I’m sure I, and many others, have encountered these so-called “friends.” I’m quite familiar with Ms. Perfectionism and her relentless “musts” and “shoulds,” her brother Catastrophizing with his alarming “ifs” and “thens,” and a host of other beliefs that push Mr. and Mrs. Logic and Reason aside. I’ll be honest, sometimes I even gladly throw caution to the wind, spinning and distorting these irrational beliefs to make them seem sensible.

You might wonder, what’s so bad about striving for perfection or being on high alert for the worst possible outcomes? However, I’ve noticed that giving in to these thoughts only leads me to procrastination, stress, anxiety, anger, and avoidance of situations that put me in these positions. Not to mention, these thoughts put unneeded strain on my interpersonal relationships. Therefore, when I list out the consequences of my beliefs, these so-called “friends” don’t seem so friendly after all.

Letting go of certain “friends” like Ms. Perfectionism and Mr. Catastrophizing might seem scary, but when we step back and employ logic and reason, we can better understand what irrational beliefs are and how to change them. These beliefs, no matter how true they may seem, are not based in logic. They are unrealistic, extreme, rigid, and inflexible, despite feeling very real.

To combat them, I’ve found a few strategies helpful. First, recognize that irrational beliefs create unhealthy negative emotions such as anger, depression, and anxiety, driven by unrealistic expectations of how things should be. When these “friends” get louder, I make a point to challenge them. I push back and ask for evidence when they impose their “musts,” “shoulds,” and “if/thens” on me.
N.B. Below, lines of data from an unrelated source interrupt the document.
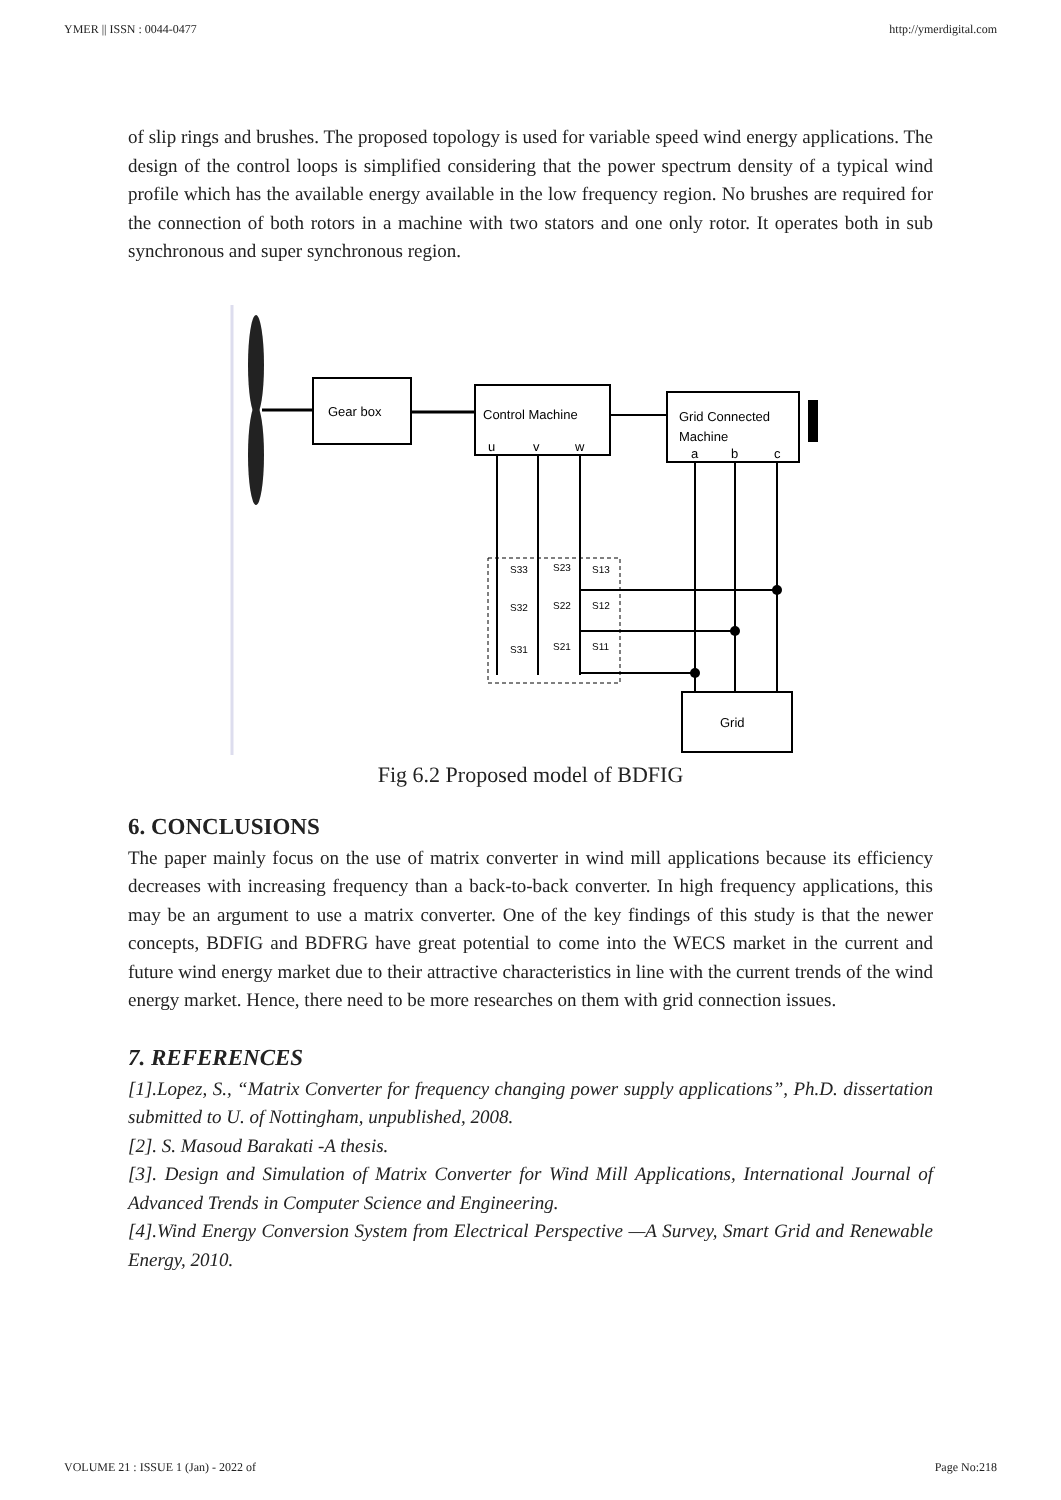YMER || ISSN : 0044-0477 http://ymerdigital.com
of slip rings and brushes. The proposed topology is used for variable speed wind energy applications. The design of the control loops is simplified considering that the power spectrum density of a typical wind profile which has the available energy available in the low frequency region. No brushes are required for the connection of both rotors in a machine with two stators and one only rotor. It operates both in sub synchronous and super synchronous region.
Gear box
Control Machine
u
v
w
Grid Connected
Machine
a
b
c
S33
S23
S13
S32
S22
S12
S31
S21
S11
Grid
Fig 6.2 Proposed model of BDFIG
6. CONCLUSIONS
The paper mainly focus on the use of matrix converter in wind mill applications because its efficiency decreases with increasing frequency than a back-to-back converter. In high frequency applications, this may be an argument to use a matrix converter. One of the key findings of this study is that the newer concepts, BDFIG and BDFRG have great potential to come into the WECS market in the current and future wind energy market due to their attractive characteristics in line with the current trends of the wind energy market. Hence, there need to be more researches on them with grid connection issues.
7. REFERENCES
[1].Lopez, S., “Matrix Converter for frequency changing power supply applications”, Ph.D. dissertation submitted to U. of Nottingham, unpublished, 2008.
[2]. S. Masoud Barakati -A thesis.
[3]. Design and Simulation of Matrix Converter for Wind Mill Applications, International Journal of Advanced Trends in Computer Science and Engineering.
[4].Wind Energy Conversion System from Electrical Perspective —A Survey, Smart Grid and Renewable Energy, 2010.
VOLUME 21 : ISSUE 1 (Jan) - 2022 of Page No:218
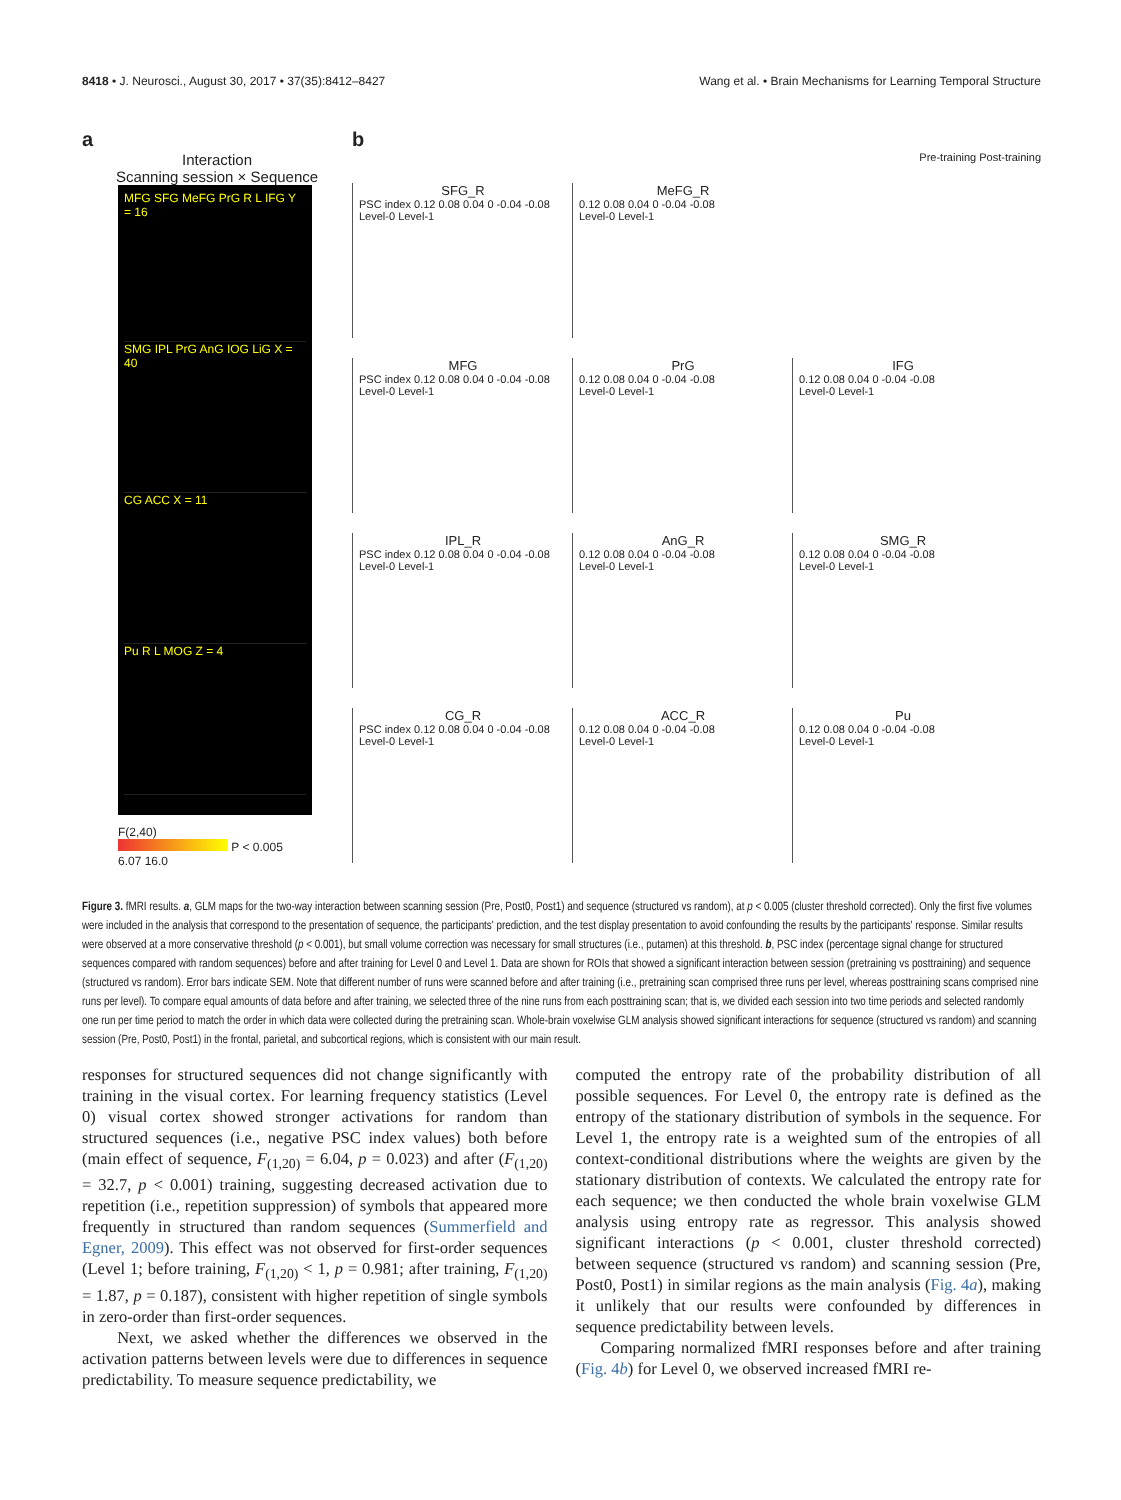8418 • J. Neurosci., August 30, 2017 • 37(35):8412–8427 Wang et al. • Brain Mechanisms for Learning Temporal Structure
a
Interaction
Scanning session × Sequence
MFG SFG MeFG PrG R L IFG Y = 16
SMG IPL PrG AnG IOG LiG X = 40
CG ACC X = 11
Pu R L MOG Z = 4
F(2,40)
P < 0.005
6.07 16.0
b
Pre-training Post-training
SFG_R
PSC index 0.12 0.08 0.04 0 -0.04 -0.08
Level-0 Level-1
MeFG_R
0.12 0.08 0.04 0 -0.04 -0.08
Level-0 Level-1
MFG
PSC index 0.12 0.08 0.04 0 -0.04 -0.08
Level-0 Level-1
PrG
0.12 0.08 0.04 0 -0.04 -0.08
Level-0 Level-1
IFG
0.12 0.08 0.04 0 -0.04 -0.08
Level-0 Level-1
IPL_R
PSC index 0.12 0.08 0.04 0 -0.04 -0.08
Level-0 Level-1
AnG_R
0.12 0.08 0.04 0 -0.04 -0.08
Level-0 Level-1
SMG_R
0.12 0.08 0.04 0 -0.04 -0.08
Level-0 Level-1
CG_R
PSC index 0.12 0.08 0.04 0 -0.04 -0.08
Level-0 Level-1
ACC_R
0.12 0.08 0.04 0 -0.04 -0.08
Level-0 Level-1
Pu
0.12 0.08 0.04 0 -0.04 -0.08
Level-0 Level-1
Figure 3. fMRI results. a, GLM maps for the two-way interaction between scanning session (Pre, Post0, Post1) and sequence (structured vs random), at p < 0.005 (cluster threshold corrected). Only the first five volumes were included in the analysis that correspond to the presentation of sequence, the participants' prediction, and the test display presentation to avoid confounding the results by the participants' response. Similar results were observed at a more conservative threshold (p < 0.001), but small volume correction was necessary for small structures (i.e., putamen) at this threshold. b, PSC index (percentage signal change for structured sequences compared with random sequences) before and after training for Level 0 and Level 1. Data are shown for ROIs that showed a significant interaction between session (pretraining vs posttraining) and sequence (structured vs random). Error bars indicate SEM. Note that different number of runs were scanned before and after training (i.e., pretraining scan comprised three runs per level, whereas posttraining scans comprised nine runs per level). To compare equal amounts of data before and after training, we selected three of the nine runs from each posttraining scan; that is, we divided each session into two time periods and selected randomly one run per time period to match the order in which data were collected during the pretraining scan. Whole-brain voxelwise GLM analysis showed significant interactions for sequence (structured vs random) and scanning session (Pre, Post0, Post1) in the frontal, parietal, and subcortical regions, which is consistent with our main result.
responses for structured sequences did not change significantly with training in the visual cortex. For learning frequency statistics (Level 0) visual cortex showed stronger activations for random than structured sequences (i.e., negative PSC index values) both before (main effect of sequence, F<sub>(1,20)</sub> = 6.04, p = 0.023) and after (F<sub>(1,20)</sub> = 32.7, p < 0.001) training, suggesting decreased activation due to repetition (i.e., repetition suppression) of symbols that appeared more frequently in structured than random sequences (Summerfield and Egner, 2009). This effect was not observed for first-order sequences (Level 1; before training, F<sub>(1,20)</sub> < 1, p = 0.981; after training, F<sub>(1,20)</sub> = 1.87, p = 0.187), consistent with higher repetition of single symbols in zero-order than first-order sequences.
Next, we asked whether the differences we observed in the activation patterns between levels were due to differences in sequence predictability. To measure sequence predictability, we
computed the entropy rate of the probability distribution of all possible sequences. For Level 0, the entropy rate is defined as the entropy of the stationary distribution of symbols in the sequence. For Level 1, the entropy rate is a weighted sum of the entropies of all context-conditional distributions where the weights are given by the stationary distribution of contexts. We calculated the entropy rate for each sequence; we then conducted the whole brain voxelwise GLM analysis using entropy rate as regressor. This analysis showed significant interactions (p < 0.001, cluster threshold corrected) between sequence (structured vs random) and scanning session (Pre, Post0, Post1) in similar regions as the main analysis (Fig. 4a), making it unlikely that our results were confounded by differences in sequence predictability between levels.
Comparing normalized fMRI responses before and after training (Fig. 4b) for Level 0, we observed increased fMRI re-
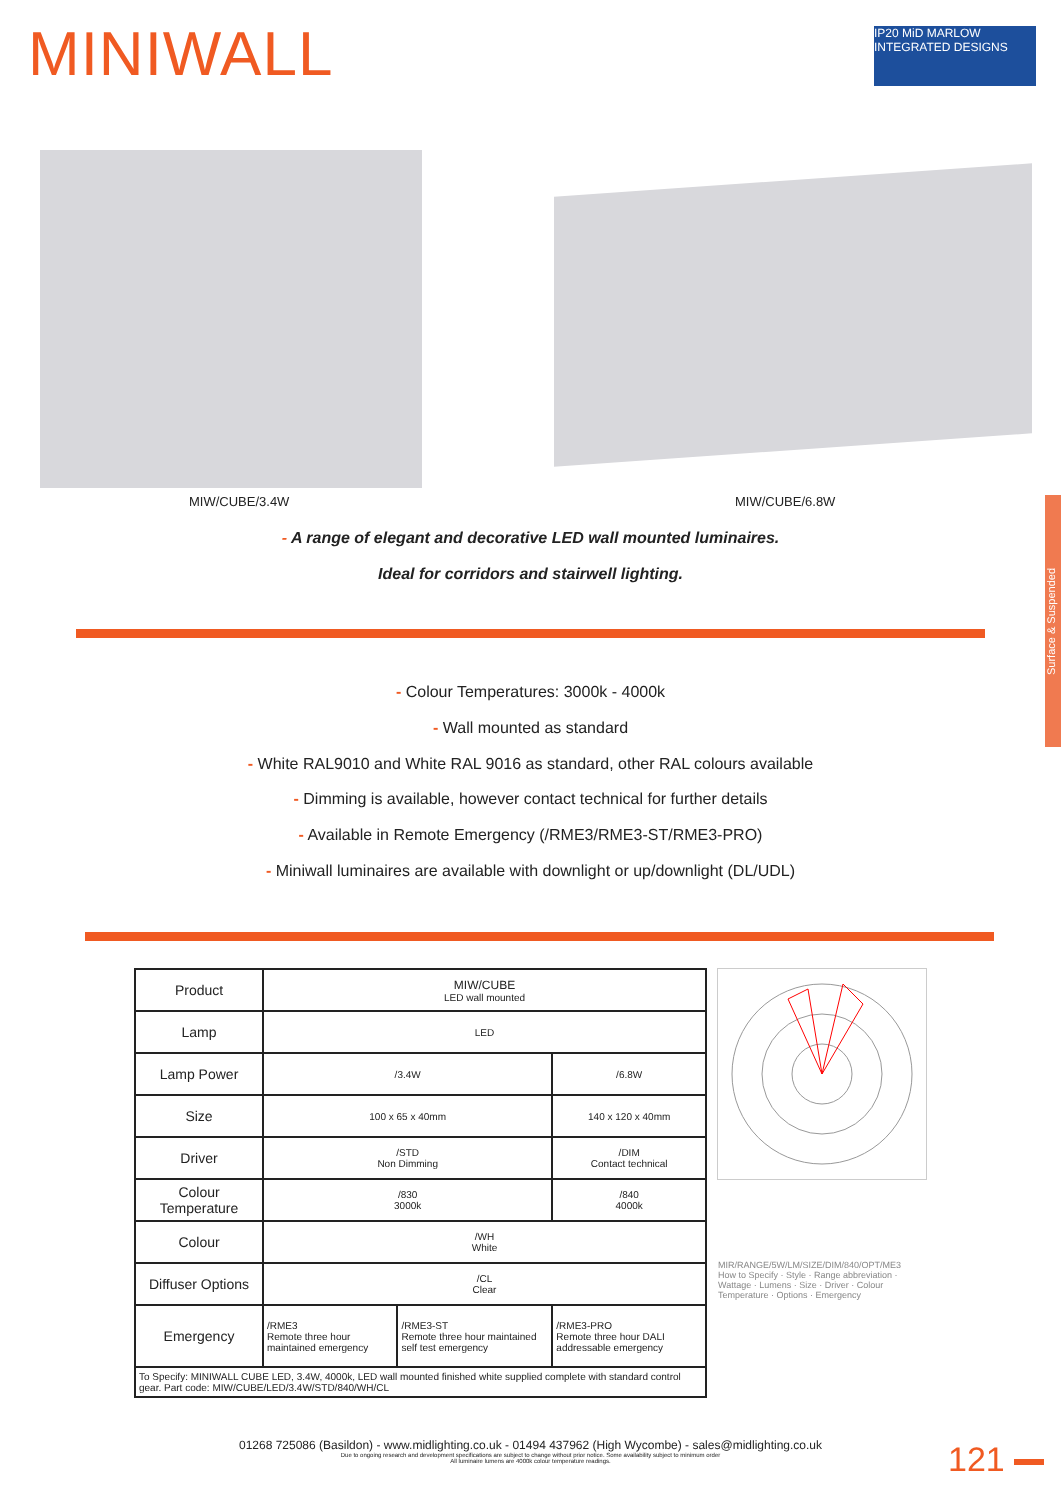MINIWALL
IP20 MiD MARLOW INTEGRATED DESIGNS
MIW/CUBE/3.4W MIW/CUBE/6.8W
- A range of elegant and decorative LED wall mounted luminaires.
Ideal for corridors and stairwell lighting.
- Colour Temperatures: 3000k - 4000k
- Wall mounted as standard
- White RAL9010 and White RAL 9016 as standard, other RAL colours available
- Dimming is available, however contact technical for further details
- Available in Remote Emergency (/RME3/RME3-ST/RME3-PRO)
- Miniwall luminaires are available with downlight or up/downlight (DL/UDL)
Surface & Suspended
| Product | MIW/CUBE LED wall mounted | | |
| Lamp | LED | | |
| Lamp Power | /3.4W | | /6.8W |
| Size | 100 x 65 x 40mm | | 140 x 120 x 40mm |
| Driver | /STD Non Dimming | | /DIM Contact technical |
| Colour Temperature | /830 3000k | | /840 4000k |
| Colour | /WH White | | |
| Diffuser Options | /CL Clear | | |
| Emergency | /RME3 Remote three hour maintained emergency | /RME3-ST Remote three hour maintained self test emergency | /RME3-PRO Remote three hour DALI addressable emergency |
| To Specify: MINIWALL CUBE LED, 3.4W, 4000k, LED wall mounted finished white supplied complete with standard control gear. Part code: MIW/CUBE/LED/3.4W/STD/840/WH/CL | | | |
MIR/RANGE/5W/LM/SIZE/DIM/840/OPT/ME3
How to Specify · Style · Range abbreviation · Wattage · Lumens · Size · Driver · Colour Temperature · Options · Emergency
01268 725086 (Basildon) - www.midlighting.co.uk - 01494 437962 (High Wycombe) - sales@midlighting.co.uk
Due to ongoing research and development specifications are subject to change without prior notice. Some availability subject to minimum order
All luminaire lumens are 4000k colour temperature readings.
121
Often, I find their logic falls apart and is inconsistent with reality. If all else fails, I ask myself what advice I would give a friend if they had the same belief.

Overall, believe me, I’m Ms. Irrational, but I’ve come to realize that these beliefs are not friends but foes and work to prevent us from reaching our goals. Therefore, while we can’t control reality, we do have power over how we respond to it. So, when someone like Ms. Perfectionism rears her head and says, “I should be perfect all the time,” I counter it with, “I want to be perfect, but there is no reason I need to be.”